**Excerpt**
○ ○ ○ ○

Installation Staff 13 March 2018
Midwich records 27.5% revenue growth for 2017

Midwich has announced its final results for the financial year, recording a 27.5% increase in revenue growth.

From 31 December, 2016 to 31 December, 2017, the Norfolk-based company saw an increase in revenue from £370.1m to £471.9m.

In addition to top line growth, gross profit margin increased by 0.2% to 15.5% driven by growth in the specialist audio visual and technical product categories.

Managing director Stephen Fenby (pictured) said: “We have delivered another year of strong profitable growth in 2017 across the Group. The underlying business has performed very well, resulting in significant increases in revenue and profit while improving gross margins. I am also pleased with the successful integration of the three earnings enhancing acquisitions that we made in the year, all of which have contributed positively to the Group result.”

Profit margins show improvement and adjusted profit before tax grew by 35.7% to £24.3 million.

In December last year, Midwich announced the acquisition of Sound Technology. It also acquired Earpro S.A. and the Gebroeders van Domburg B.V. Group of companies in 2017.

“During 2017 we were successful in further expanding the reach of the Group through acquisitions, adding businesses covering the Iberian and Benelux markets and enhancing our position further in the UK,” commented chairman Andrew Herbet. “These businesses are already contributing to both sales and profit and have added to our capabilities, in particular in the audio and lighting markets, both of which provide future growth opportunities.”

○ ○ ○ ○

**Data extract**

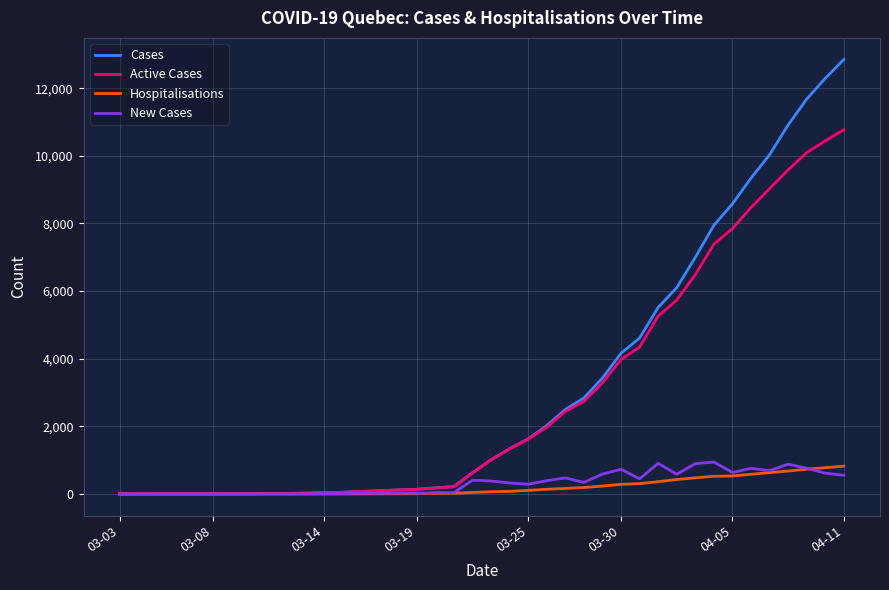

What is the sum of all New Cases values?

12846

○ ○ ○ ○

**What you will do**
A: According to the Midwich article, what was adjusted profit before tax for the year?
B: Do these statements agree with the Midwich article? Answer yes or no for each, quoting the words that decide it. (i) Midwich is based in Norfolk. (ii) Gross profit margin rose to 15.5%. (iii) Stephen Fenby is the chairman of Midwich.
C: Write the next part of the Midwich article, picking up after its final sentence.
The data are separate material, apart from the Midwich article.

**Results of the exercise**
A: Adjusted profit before tax grew by 35.7% to £24.3 million.

B:
(i) Yes: "the Norfolk-based company"
(ii) Yes: "gross profit margin increased by 0.2% to 15.5%"
(iii) No: "Managing director Stephen Fenby"

C:
The company’s board has recommended a final dividend payment of 9.65 pence per share (2016: 7.09p) taking the total annual dividend payment to 13.82 pence per share, an increase of 36.2% on a like-for-like basis.

Fenby added: “We continue to develop industry leading businesses across the geographies in which we operate and there remain substantial growth opportunities, both organic and inorganic, in these regions and further afield. We have continued to strengthen our central management team to help pursue and execute on our growth strategy and our strong balance sheet provides the necessary firepower to take advantage of the right opportunities.

“Trading in the first few months of 2018 has built on the good growth achieved in the prior year giving the Board confidence in delivering results in 2018 in line with its expectations.”